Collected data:
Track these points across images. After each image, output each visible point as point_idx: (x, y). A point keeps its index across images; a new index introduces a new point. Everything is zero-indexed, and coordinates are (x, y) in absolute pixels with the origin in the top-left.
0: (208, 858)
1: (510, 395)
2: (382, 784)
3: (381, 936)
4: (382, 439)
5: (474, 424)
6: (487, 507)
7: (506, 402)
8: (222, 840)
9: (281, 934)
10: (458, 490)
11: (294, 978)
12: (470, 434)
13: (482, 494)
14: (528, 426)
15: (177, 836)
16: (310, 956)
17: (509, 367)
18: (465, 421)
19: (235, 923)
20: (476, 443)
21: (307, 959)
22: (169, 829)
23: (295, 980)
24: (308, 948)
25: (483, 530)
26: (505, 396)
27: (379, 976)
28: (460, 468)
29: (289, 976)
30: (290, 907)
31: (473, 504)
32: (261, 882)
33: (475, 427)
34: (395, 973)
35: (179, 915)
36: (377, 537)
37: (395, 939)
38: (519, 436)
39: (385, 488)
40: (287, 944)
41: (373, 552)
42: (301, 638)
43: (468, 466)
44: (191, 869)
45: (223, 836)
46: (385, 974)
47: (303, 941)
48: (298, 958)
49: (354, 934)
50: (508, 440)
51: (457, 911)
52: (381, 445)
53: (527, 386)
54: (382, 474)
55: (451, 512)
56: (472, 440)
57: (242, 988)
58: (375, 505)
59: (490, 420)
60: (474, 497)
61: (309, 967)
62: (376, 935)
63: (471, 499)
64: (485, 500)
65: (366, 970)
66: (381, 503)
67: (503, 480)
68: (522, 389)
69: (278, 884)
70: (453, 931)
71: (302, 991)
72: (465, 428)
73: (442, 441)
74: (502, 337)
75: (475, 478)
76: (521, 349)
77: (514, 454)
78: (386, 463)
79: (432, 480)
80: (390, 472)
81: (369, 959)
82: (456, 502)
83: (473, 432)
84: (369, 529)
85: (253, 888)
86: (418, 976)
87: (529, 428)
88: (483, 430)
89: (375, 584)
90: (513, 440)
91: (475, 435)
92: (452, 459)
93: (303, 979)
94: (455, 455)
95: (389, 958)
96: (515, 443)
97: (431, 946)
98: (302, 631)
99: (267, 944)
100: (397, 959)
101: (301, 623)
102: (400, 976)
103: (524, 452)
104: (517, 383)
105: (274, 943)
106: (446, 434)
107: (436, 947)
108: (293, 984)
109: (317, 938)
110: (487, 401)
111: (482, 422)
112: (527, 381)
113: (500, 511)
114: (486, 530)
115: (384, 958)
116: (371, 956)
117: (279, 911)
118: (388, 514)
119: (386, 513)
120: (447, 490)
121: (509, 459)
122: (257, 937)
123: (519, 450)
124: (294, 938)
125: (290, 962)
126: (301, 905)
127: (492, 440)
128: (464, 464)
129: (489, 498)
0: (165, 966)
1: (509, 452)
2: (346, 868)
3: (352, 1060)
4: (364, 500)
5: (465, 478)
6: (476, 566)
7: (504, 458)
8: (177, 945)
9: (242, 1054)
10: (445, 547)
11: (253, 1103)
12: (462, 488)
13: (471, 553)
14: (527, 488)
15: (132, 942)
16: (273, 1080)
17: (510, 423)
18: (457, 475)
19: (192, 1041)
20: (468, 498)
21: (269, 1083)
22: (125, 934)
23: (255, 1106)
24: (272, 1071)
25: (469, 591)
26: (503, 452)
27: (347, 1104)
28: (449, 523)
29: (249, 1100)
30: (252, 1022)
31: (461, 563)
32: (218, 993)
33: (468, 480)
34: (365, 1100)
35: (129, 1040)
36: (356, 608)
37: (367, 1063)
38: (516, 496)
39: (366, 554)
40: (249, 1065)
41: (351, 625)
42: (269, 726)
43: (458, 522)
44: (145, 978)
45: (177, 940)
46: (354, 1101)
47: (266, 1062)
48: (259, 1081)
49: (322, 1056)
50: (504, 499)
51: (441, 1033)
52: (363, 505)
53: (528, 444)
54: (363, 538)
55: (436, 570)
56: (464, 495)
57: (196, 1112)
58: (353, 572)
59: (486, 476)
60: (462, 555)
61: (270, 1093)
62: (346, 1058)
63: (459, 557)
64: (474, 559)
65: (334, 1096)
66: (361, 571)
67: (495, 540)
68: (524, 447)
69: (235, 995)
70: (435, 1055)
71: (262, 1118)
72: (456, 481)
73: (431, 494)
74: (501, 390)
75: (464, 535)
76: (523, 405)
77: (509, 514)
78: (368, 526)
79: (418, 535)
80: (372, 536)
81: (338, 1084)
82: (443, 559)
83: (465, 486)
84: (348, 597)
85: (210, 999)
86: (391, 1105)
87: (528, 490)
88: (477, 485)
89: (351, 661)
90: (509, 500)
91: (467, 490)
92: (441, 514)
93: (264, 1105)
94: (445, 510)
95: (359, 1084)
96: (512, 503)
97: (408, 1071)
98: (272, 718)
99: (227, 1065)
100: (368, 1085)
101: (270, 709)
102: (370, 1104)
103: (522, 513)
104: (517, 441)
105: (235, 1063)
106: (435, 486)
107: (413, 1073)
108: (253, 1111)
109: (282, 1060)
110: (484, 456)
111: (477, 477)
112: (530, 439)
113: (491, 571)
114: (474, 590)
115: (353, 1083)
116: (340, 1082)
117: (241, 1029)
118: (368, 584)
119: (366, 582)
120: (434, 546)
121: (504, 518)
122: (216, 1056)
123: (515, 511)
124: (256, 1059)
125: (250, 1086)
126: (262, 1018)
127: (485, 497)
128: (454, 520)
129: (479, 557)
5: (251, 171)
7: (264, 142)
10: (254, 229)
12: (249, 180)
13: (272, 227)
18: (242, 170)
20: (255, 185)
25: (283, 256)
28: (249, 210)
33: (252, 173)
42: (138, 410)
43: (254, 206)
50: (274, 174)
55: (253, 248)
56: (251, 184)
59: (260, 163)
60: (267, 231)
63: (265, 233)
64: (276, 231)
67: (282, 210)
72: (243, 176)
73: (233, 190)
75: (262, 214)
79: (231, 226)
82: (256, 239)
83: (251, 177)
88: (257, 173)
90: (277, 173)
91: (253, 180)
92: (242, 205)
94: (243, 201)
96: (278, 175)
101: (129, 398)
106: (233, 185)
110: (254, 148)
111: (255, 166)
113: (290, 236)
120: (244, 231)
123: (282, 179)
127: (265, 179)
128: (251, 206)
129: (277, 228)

# WHAT THIS TASK INVOLVES:
All that belongs in the answer is the run of lines above from the line containing "96: (515, 443)" through the line containing "123: (519, 450)", exactly as written.

# REPLY TO THE TASK:
96: (515, 443)
97: (431, 946)
98: (302, 631)
99: (267, 944)
100: (397, 959)
101: (301, 623)
102: (400, 976)
103: (524, 452)
104: (517, 383)
105: (274, 943)
106: (446, 434)
107: (436, 947)
108: (293, 984)
109: (317, 938)
110: (487, 401)
111: (482, 422)
112: (527, 381)
113: (500, 511)
114: (486, 530)
115: (384, 958)
116: (371, 956)
117: (279, 911)
118: (388, 514)
119: (386, 513)
120: (447, 490)
121: (509, 459)
122: (257, 937)
123: (519, 450)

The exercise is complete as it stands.